SuaraPemerintah.ID – Presiden terpilih Prabowo Subianto berkomitmen untuk mewujudkan swasembada energi di Indonesia selama masa kepemimpinannya. Salah satu langkah strategis yang akan ditempuh adalah dengan memperluas penggunaan bahan bakar biodiesel ramah lingkungan melalui program mandatori biodiesel hingga 100% (B100).
Prabowo menegaskan pentingnya menghentikan ketergantungan Indonesia pada impor bahan bakar minyak (BBM), terutama dalam menghadapi risiko kenaikan harga minyak global yang dipicu oleh konflik di Timur Tengah.
“Kita harus swasembada energi. Kita tidak bisa lagi tergantung impor bahan bakar kalau terjadi krisis,” kata Prabowo dalam acara BNI Investor Daily Summit, dikutip Kamis (10/10/2024).
Menurut Prabowo, potensi konflik antara Israel dan Iran bisa berdampak pada stabilitas pasokan energi global. Kondisi tersebut tentunya akan mengancam pasokan energi dan melambungnya harga minyak mentah global.
Ia membeberkan bahwa Israel diprediksi akan menyerang ladang minyak Iran, yang bisa memicu Iran untuk membalas dengan serangan ke ladang minyak negara-negara sekutu Amerika Serikat. Misalnya seperti Arab Saudi, Kuwait, dan Bahrain.
“Sekarang Israel diramal serang ladang-ladang minyak Iran, Iran katakan kalau ladang minyak dan gas diserang mereka balas serang ladang minyak gas sekutu-sekutu Amerika,” ujarnya.

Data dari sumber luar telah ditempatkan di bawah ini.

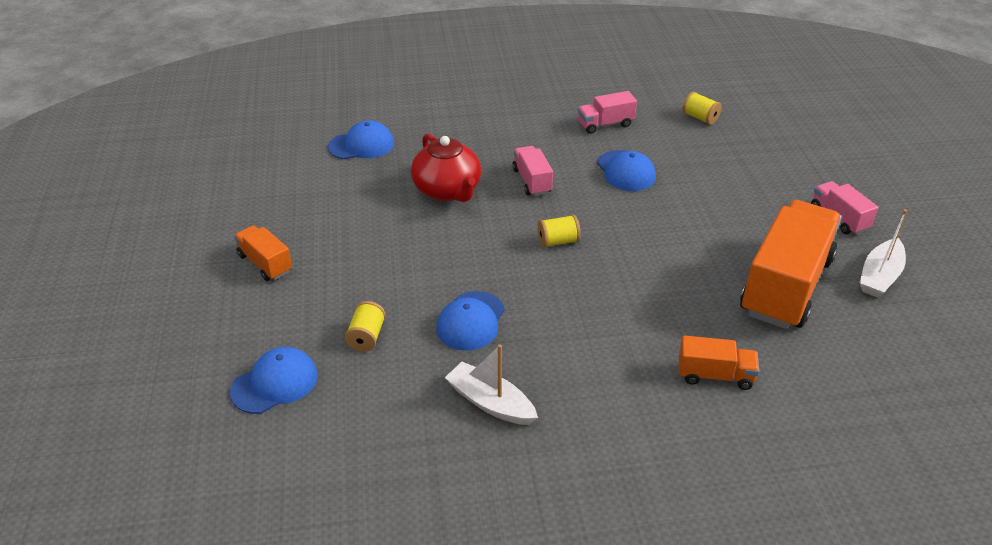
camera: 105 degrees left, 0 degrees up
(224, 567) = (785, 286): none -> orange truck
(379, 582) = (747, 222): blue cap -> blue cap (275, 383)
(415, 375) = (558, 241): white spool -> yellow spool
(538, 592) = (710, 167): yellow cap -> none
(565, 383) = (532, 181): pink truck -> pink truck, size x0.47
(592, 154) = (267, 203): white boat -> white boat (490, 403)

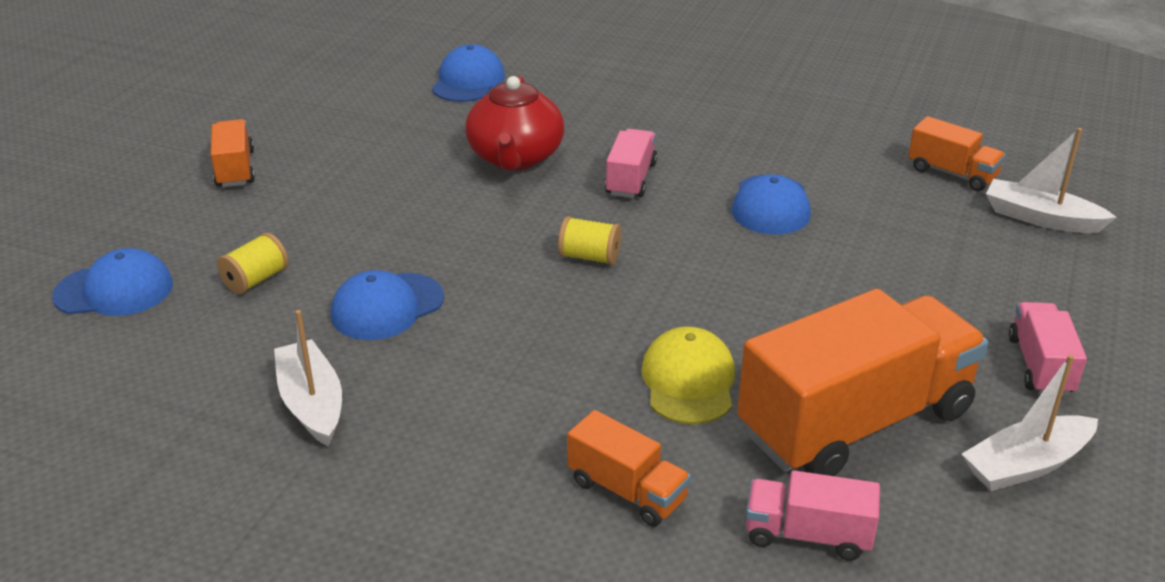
camera: 30 degrees right, 5 degrees down
(361, 145) = (468, 81): blue cap -> blue cap turned 90 degrees counterclockwise
(605, 124) = (802, 143): pink truck -> pink truck (807, 535)
(684, 297) = (688, 381): none -> yellow cap
(700, 118) = (952, 173): yellow spool -> orange truck
(766, 131) = (1041, 218): none -> white boat

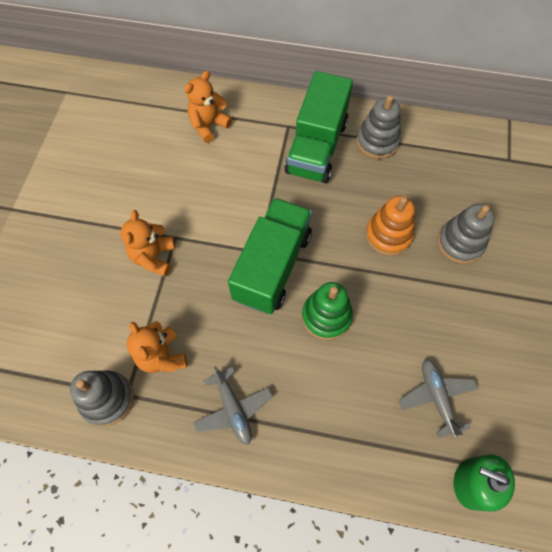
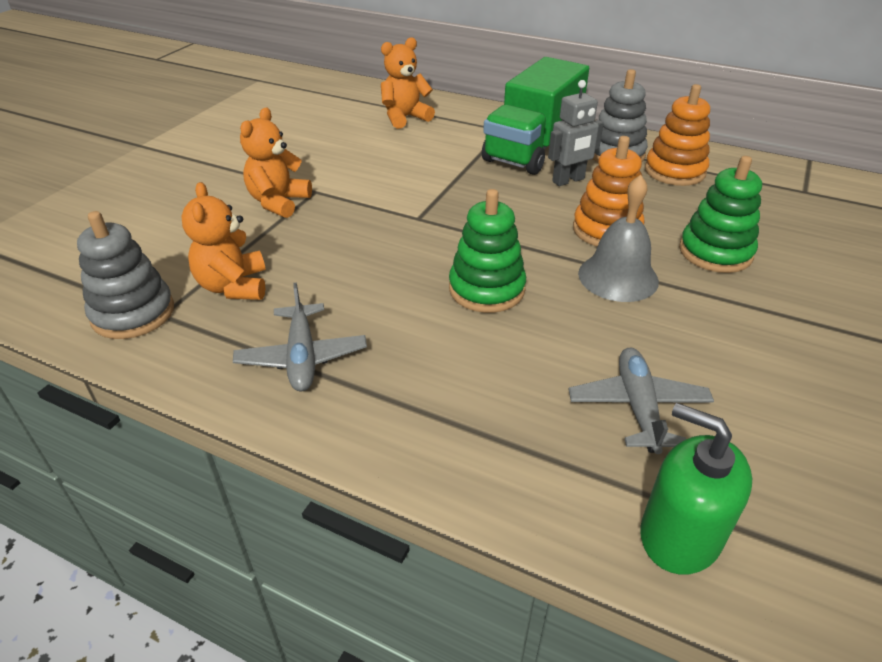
camera: 15 degrees right, 25 degrees down
(272, 266) = (430, 232): green truck -> none
(351, 183) = (568, 180): none -> grey robot
(404, 283) = (618, 277): none -> grey bell
(421, 155) = (674, 171): none -> orange stacking toy
(460, 243) = (715, 252): grey stacking toy -> green stacking toy

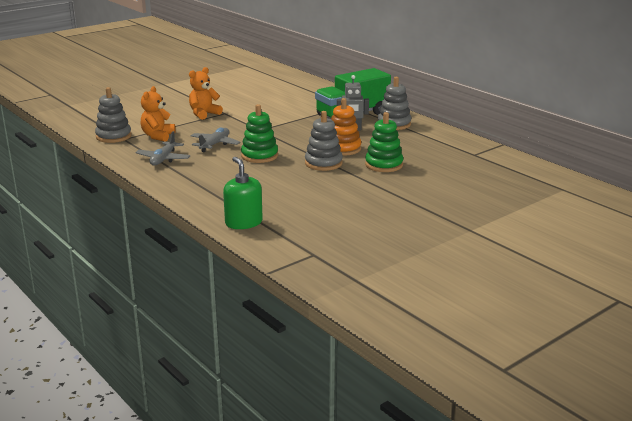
camera: 25 degrees right, 15 degrees down
(405, 118) = (302, 93): orange teddy bear -> none
(618, 277) = (323, 163): grey bell -> grey stacking toy
(638, 407) = (274, 196): grey plane -> grey plane (214, 144)
(674, 171) = (415, 135): orange stacking toy -> none

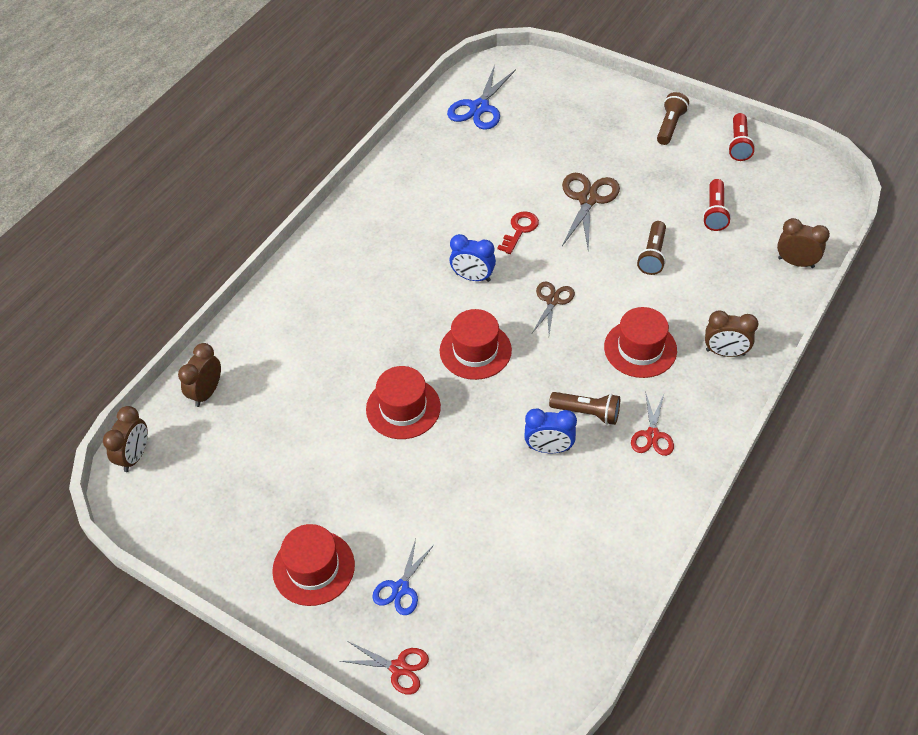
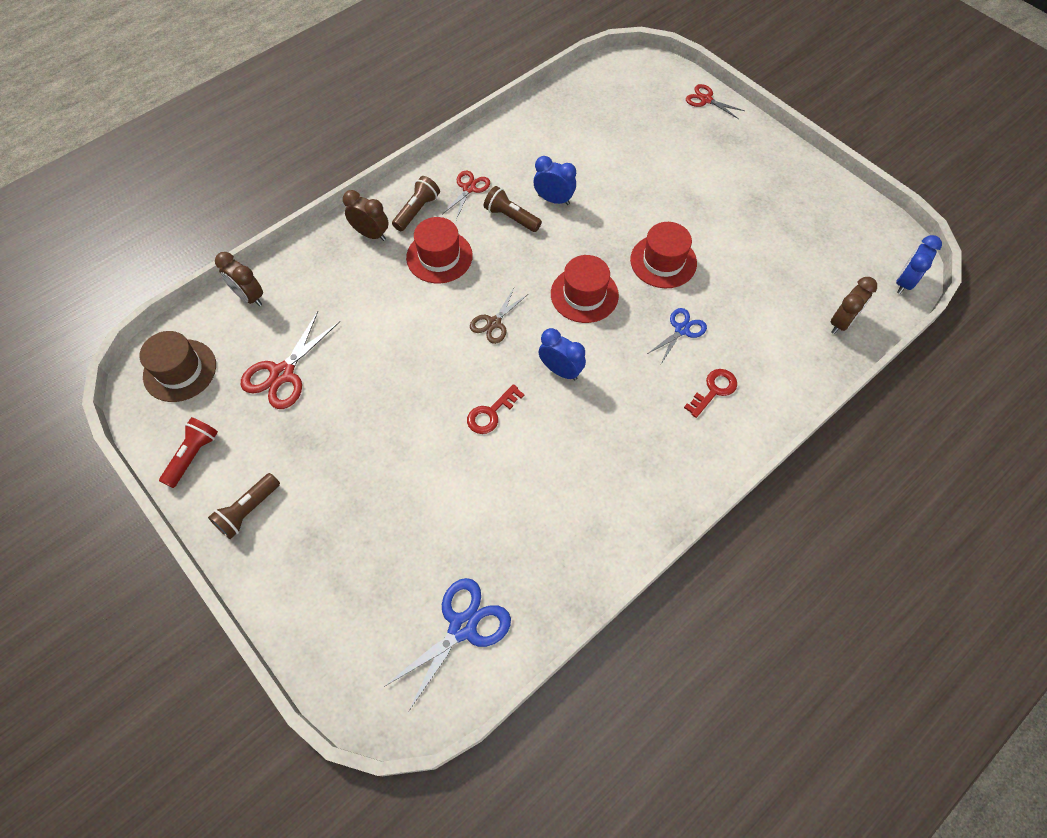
camera: 165 degrees left, 10 degrees up
(135, 456) = (904, 282): brown clock -> blue clock
(313, 568) = (756, 166): red hat -> none
(328, 297) = (714, 390): none -> red key
(400, 588) = (695, 140): blue scissors -> blue scissors (682, 330)
(588, 199) = (401, 431): brown scissors -> none
(652, 255) = (374, 343): brown flashlight -> brown flashlight (417, 211)
(715, 212) = (282, 374): red flashlight -> red scissors
(802, 193) = (180, 370): none -> brown hat

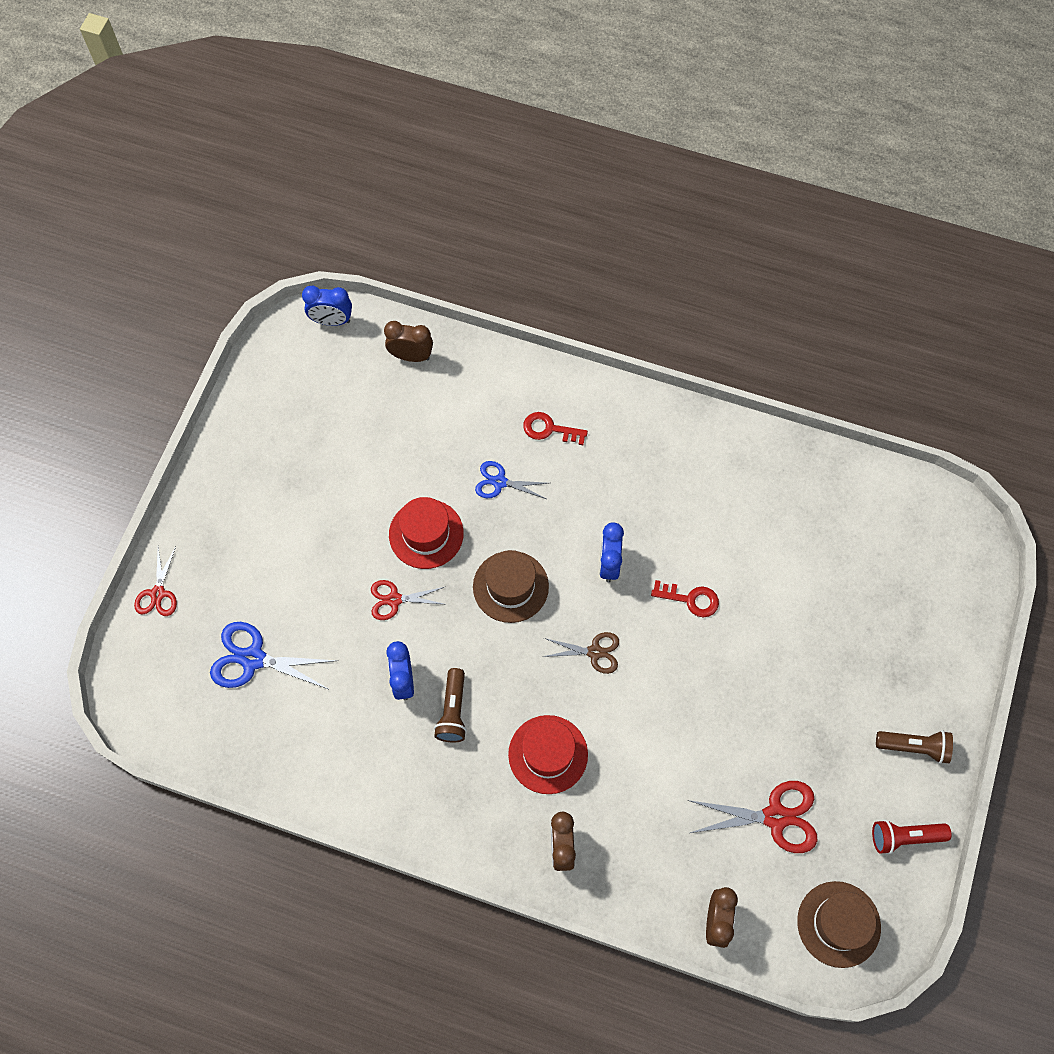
camera: 120 degrees left, 5 degrees up
(417, 211) = (501, 818): brown flashlight -> none
(462, 627) = (880, 516): blue scissors -> blue scissors (253, 659)
(469, 188) = (437, 780): red scissors -> red scissors (394, 599)
(584, 294) = (510, 586): red hat -> brown hat

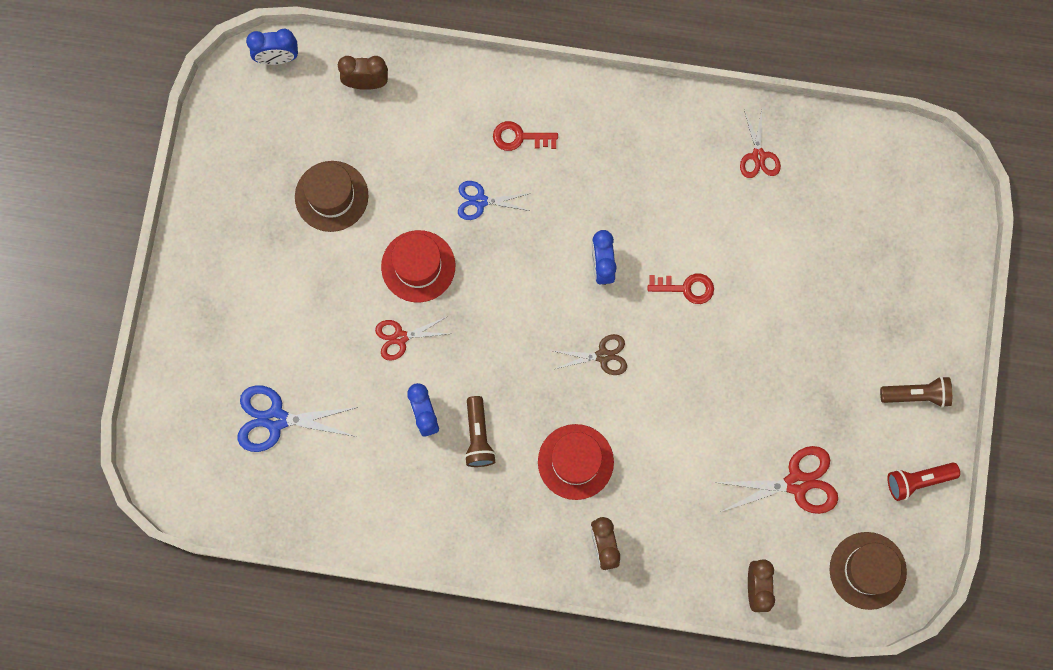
camera: 10 degrees left, 10 degrees up
(158, 593) = (168, 371): red scissors -> red scissors (758, 156)
(510, 586) = (510, 305): brown hat -> brown hat (331, 196)

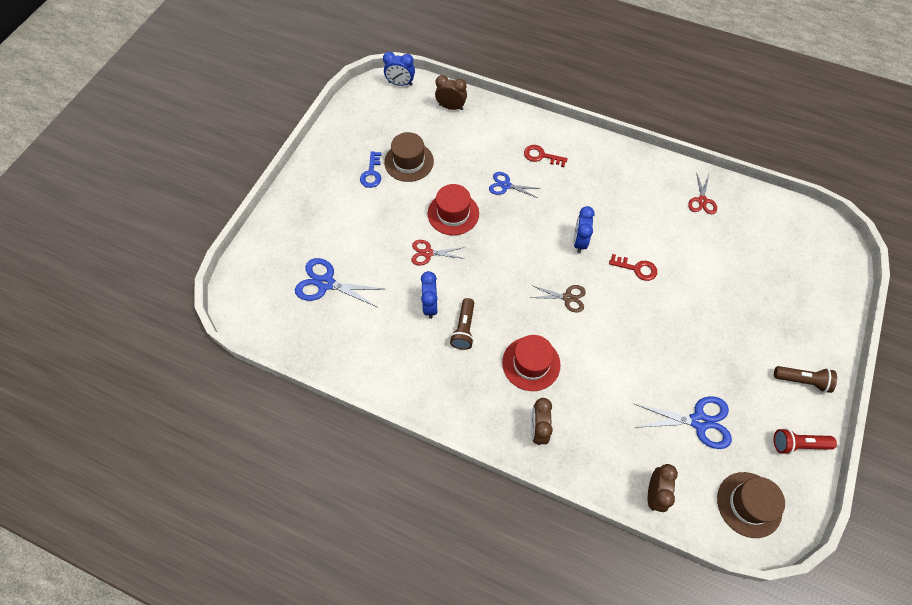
camera: 15 degrees right, 15 degrees down
(283, 230) = (371, 173): none -> blue key
(796, 483) = (699, 421): red scissors -> blue scissors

Oleh sebab itu, ia menekankan bahwa kebutuhan bahan bakar di dalam negeri harus bisa dipenuhi dari sumber daya nabati yang tersedia. Apalagi Indonesia memiliki peluang besar dengan teknologi yang mampu memproduksi solar dari kelapa sawit, bahkan hingga mencapai B100.
“Sekarang ada teknologi kita bisa bikin solar dari kelapa sawit bahkan tidak hanya B35 B50 kita bisa bikin B100 bensin bisa juga dari kelapa sawit,” katanya.